Friday, November 29, 2013

Odds and Ends

Happy Holidays! So much work to do. ANOTHER IMAX film opportunity next week. I love emails out of the blue. Where to start... How about at the end? Remember this thing?

It's the early 19th-century equivalent of a clip-on tie. I added a strap and stock buckle from my collection, and two folded strips sewn at one end. Some of the original stocks I've looked at have bows or knots stitched to the front (even backwards tails proving they weren't tied so much as built from pieces.) I'm going to leave this one loose so I can change it as the mood strikes me. It feels like a neck corset, and I can actually see stars if I hold my head the right way.

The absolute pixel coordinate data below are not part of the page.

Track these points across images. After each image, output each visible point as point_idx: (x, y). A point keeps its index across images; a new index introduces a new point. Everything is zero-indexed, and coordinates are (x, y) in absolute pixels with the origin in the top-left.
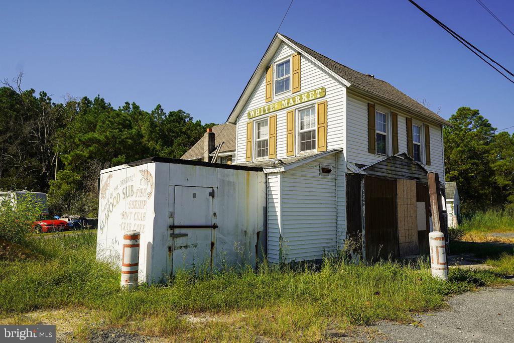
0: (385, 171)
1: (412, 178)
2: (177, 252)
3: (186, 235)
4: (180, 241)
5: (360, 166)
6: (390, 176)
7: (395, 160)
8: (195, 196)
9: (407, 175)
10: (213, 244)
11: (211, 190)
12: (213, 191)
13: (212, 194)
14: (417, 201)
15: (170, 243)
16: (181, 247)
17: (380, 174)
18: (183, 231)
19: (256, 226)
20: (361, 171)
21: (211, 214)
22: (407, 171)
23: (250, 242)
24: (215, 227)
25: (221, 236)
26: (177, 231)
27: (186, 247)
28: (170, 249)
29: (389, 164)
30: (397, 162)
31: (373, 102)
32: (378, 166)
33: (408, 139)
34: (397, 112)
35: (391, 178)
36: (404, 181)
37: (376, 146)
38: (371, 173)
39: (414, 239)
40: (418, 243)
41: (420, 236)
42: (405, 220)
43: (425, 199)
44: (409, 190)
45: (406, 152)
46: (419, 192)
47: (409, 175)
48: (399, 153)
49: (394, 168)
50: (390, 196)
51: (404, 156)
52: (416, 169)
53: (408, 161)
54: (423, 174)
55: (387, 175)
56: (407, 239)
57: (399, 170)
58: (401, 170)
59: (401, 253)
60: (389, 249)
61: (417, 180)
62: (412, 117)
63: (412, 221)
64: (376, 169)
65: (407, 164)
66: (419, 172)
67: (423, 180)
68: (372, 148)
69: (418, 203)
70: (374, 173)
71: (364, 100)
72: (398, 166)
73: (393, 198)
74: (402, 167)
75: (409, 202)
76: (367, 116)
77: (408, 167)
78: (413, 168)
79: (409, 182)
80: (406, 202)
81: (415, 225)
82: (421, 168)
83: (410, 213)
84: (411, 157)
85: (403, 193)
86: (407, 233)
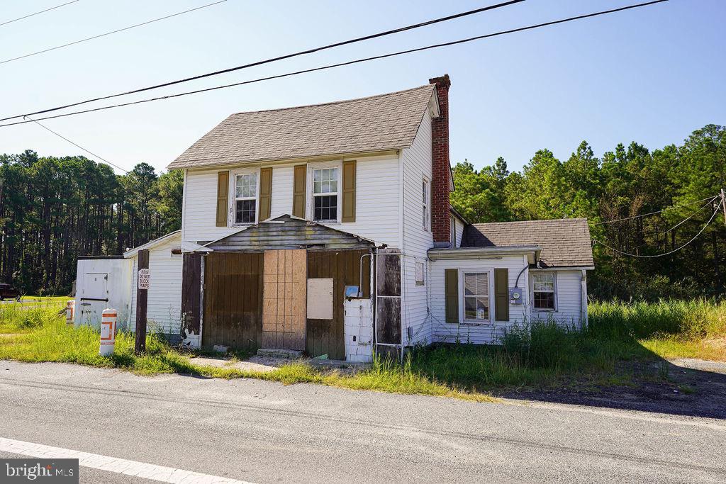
0: (248, 243)
1: (304, 247)
2: (85, 314)
3: (90, 304)
4: (87, 308)
5: (201, 243)
6: (256, 248)
7: (268, 227)
8: (96, 279)
9: (293, 242)
11: (106, 275)
13: (106, 278)
14: (308, 277)
15: (82, 309)
16: (87, 312)
17: (239, 248)
18: (88, 302)
20: (202, 249)
21: (105, 292)
22: (294, 238)
24: (107, 300)
26: (85, 302)
27: (90, 312)
28: (82, 312)
29: (254, 234)
30: (272, 229)
31: (226, 168)
32: (234, 239)
33: (296, 194)
34: (271, 166)
35: (258, 250)
36: (280, 252)
37: (231, 216)
38: (222, 248)
39: (295, 329)
40: (303, 335)
41: (315, 327)
42: (280, 303)
43: (335, 273)
44: (289, 264)
45: (290, 213)
46: (318, 265)
47: (298, 242)
48: (272, 218)
49: (265, 238)
50: (253, 273)
51: (286, 219)
52: (317, 233)
53: (294, 224)
54: (335, 237)
55: (252, 247)
56: (280, 328)
57: (276, 238)
58: (280, 238)
59: (264, 343)
60: (247, 336)
61: (314, 248)
62: (308, 161)
63: (294, 305)
64: (231, 243)
65: (293, 229)
66: (324, 236)
67: (332, 247)
68: (221, 221)
69: (310, 280)
70: (227, 248)
71: (213, 171)
72: (275, 233)
73: (258, 275)
74: (284, 234)
75: (289, 279)
76: (217, 186)
77: (297, 231)
78: (309, 232)
79: (289, 252)
80: (281, 279)
81: (302, 311)
82: (328, 229)
83: (290, 294)
84: (298, 218)
85: (276, 268)
86: (281, 319)
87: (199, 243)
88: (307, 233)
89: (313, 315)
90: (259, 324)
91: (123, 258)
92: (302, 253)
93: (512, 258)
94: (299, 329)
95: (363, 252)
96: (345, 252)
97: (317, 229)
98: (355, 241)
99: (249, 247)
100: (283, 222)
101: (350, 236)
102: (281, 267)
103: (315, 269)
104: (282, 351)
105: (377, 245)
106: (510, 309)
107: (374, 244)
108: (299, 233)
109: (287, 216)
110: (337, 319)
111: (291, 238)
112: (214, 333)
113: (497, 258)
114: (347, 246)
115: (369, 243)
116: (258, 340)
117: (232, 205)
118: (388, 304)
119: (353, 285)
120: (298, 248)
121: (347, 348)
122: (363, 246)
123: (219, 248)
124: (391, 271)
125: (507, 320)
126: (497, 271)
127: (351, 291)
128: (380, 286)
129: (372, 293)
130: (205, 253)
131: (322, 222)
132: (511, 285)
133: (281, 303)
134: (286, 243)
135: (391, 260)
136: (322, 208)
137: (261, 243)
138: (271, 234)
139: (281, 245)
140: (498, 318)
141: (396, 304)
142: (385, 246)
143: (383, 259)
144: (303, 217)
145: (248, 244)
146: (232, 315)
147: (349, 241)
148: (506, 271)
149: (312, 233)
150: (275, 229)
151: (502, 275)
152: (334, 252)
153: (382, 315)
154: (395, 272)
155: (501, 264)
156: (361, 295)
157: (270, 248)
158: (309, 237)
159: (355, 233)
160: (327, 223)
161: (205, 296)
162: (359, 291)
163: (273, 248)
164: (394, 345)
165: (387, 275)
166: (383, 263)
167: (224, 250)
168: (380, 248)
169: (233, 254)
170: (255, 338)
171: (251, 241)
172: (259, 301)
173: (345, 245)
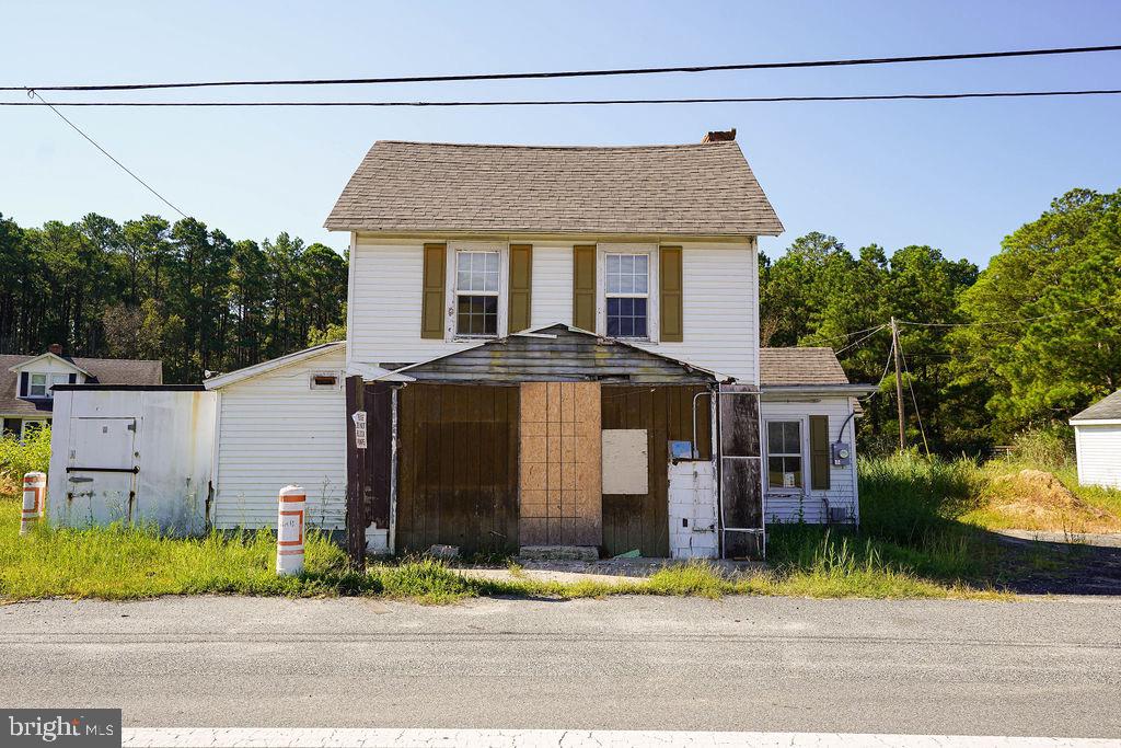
0: (487, 368)
1: (593, 378)
2: (78, 501)
3: (92, 480)
4: (82, 487)
5: (391, 367)
6: (502, 378)
7: (524, 344)
8: (105, 430)
9: (571, 370)
10: (132, 494)
11: (131, 422)
12: (135, 422)
14: (604, 427)
15: (70, 490)
16: (83, 495)
18: (86, 474)
19: (209, 472)
20: (395, 377)
21: (131, 454)
22: (573, 363)
23: (195, 495)
24: (135, 471)
25: (146, 484)
26: (78, 474)
27: (91, 495)
28: (70, 496)
29: (498, 355)
30: (531, 347)
31: (440, 238)
32: (459, 361)
33: (577, 291)
34: (531, 242)
35: (506, 382)
36: (552, 387)
37: (451, 322)
38: (432, 376)
39: (582, 511)
40: (597, 521)
41: (616, 506)
42: (552, 470)
43: (651, 422)
44: (568, 405)
45: (568, 322)
46: (619, 408)
47: (581, 371)
48: (534, 328)
49: (520, 361)
50: (498, 420)
51: (560, 332)
52: (616, 356)
53: (573, 340)
54: (646, 364)
55: (492, 377)
56: (554, 511)
57: (539, 363)
58: (548, 362)
59: (523, 537)
60: (487, 527)
61: (610, 380)
62: (598, 240)
63: (579, 473)
64: (449, 368)
65: (573, 348)
66: (628, 362)
67: (643, 379)
68: (431, 329)
69: (607, 432)
70: (443, 376)
71: (412, 240)
72: (537, 355)
73: (508, 424)
74: (554, 355)
75: (568, 431)
76: (421, 269)
77: (579, 353)
78: (601, 354)
79: (568, 387)
80: (554, 430)
81: (594, 482)
82: (636, 350)
83: (571, 455)
84: (583, 331)
85: (544, 411)
86: (554, 497)
87: (382, 365)
88: (598, 356)
89: (612, 488)
90: (512, 505)
91: (203, 389)
92: (594, 389)
93: (832, 401)
94: (591, 510)
95: (696, 389)
96: (665, 389)
97: (615, 350)
98: (681, 371)
99: (487, 376)
100: (555, 337)
101: (672, 363)
102: (554, 410)
103: (614, 415)
104: (567, 548)
105: (719, 378)
106: (832, 472)
107: (713, 377)
108: (583, 356)
109: (563, 327)
110: (655, 493)
111: (569, 364)
112: (419, 524)
113: (814, 401)
114: (668, 380)
115: (705, 375)
116: (511, 531)
117: (451, 302)
118: (740, 469)
119: (681, 440)
120: (582, 380)
121: (673, 537)
122: (694, 379)
123: (425, 376)
124: (744, 418)
125: (828, 487)
126: (812, 418)
127: (680, 448)
128: (727, 443)
129: (715, 452)
130: (400, 383)
131: (623, 340)
132: (832, 439)
133: (554, 469)
134: (558, 370)
135: (742, 401)
136: (620, 316)
137: (511, 370)
138: (531, 355)
139: (550, 374)
140: (815, 486)
141: (753, 468)
142: (731, 380)
143: (730, 401)
144: (593, 330)
145: (483, 370)
146: (457, 493)
147: (671, 371)
148: (825, 419)
149: (608, 356)
150: (537, 347)
151: (819, 424)
152: (647, 387)
153: (731, 485)
154: (750, 420)
155: (817, 409)
156: (696, 455)
157: (529, 378)
158: (602, 362)
159: (682, 359)
160: (633, 342)
161: (399, 458)
162: (693, 450)
163: (535, 378)
164: (752, 530)
165: (737, 424)
166: (729, 406)
167: (435, 380)
168: (723, 383)
169: (458, 387)
170: (503, 529)
171: (491, 365)
172: (511, 466)
173: (664, 377)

Here is something cool for all you 18th century Northerners and Francophiles as the temperature drops:

Comfy and practical, straight from Mr. Diderot. He says these Chausson were knitted from wool or linen thread by Canadians, or made from cloth. The pattern looks like this:

I was turned on to these by a friend who has a fantastic site on 18th-century Native culture here. Check it out if you have any interest in the frontier and honoring the history of the people who were here before us. Next time, construction details of a simple 18th century great coat, perhaps the first time I have worked on winter clothes during winter. Meanwhile, tying a barrel knot is much easier if you aren't wearing it:

Monday, November 4, 2013

Drunk(er) Tailoring

Well THAT was fun.

I destroyed my first pair of gaiter-trousers and my favorite shoes, but it was worth it. Not allowed to talk about it. Let's just say I understand why Peter Jackson likes Red cameras so much. Considering I only do living history a few weekends out of the year, I've finally reached a solid year of campaigning and it is time for some new clothes. Even my patches have patches.

Making overalls is a PITA. Trying to keep the seams straight on the legs is tiresome. It turns out I may have been doing it wrong all these years. Take a look at these nicely preserved trousers at the MET. The dating may or may not be right. The outseam is nice a straight, probably follows the selvage. The inseam is where all the fitting takes place. It looks like it meanders quite a bit. Clever.

Perhaps I have been too careful, despite my drunken intentions. Which brings me to terrifying thought: how bad did the British Army look in the 18th century?

Corporal Jones of the 13th Foot was drawn by William Baillie in 1753. His uniform is remarkably rumpled for being on a recruiting party. I'm beginning to think even my level of skill is too good for the King. We know that every soldier was generally entitled to a new coat every year, so making them must have gotten as close to mass production as possible.

Pieces were cut in several sizes economically and quickly, and handed off to poor women to assemble. Not tailors. Here is an interesting bit from the Old Bailey. I'm guessing Melckisideck didn't eat that day. So the faster you make coats the more money you get. Can I bring myself to use four stitches per inch?

This should inspire anyone to take up making 18th century military clothes. If it doesn't get laundered regularly don't waste time with fine stitching. The few surviving originals seem to bear this out: Redcoats looked good at a distance.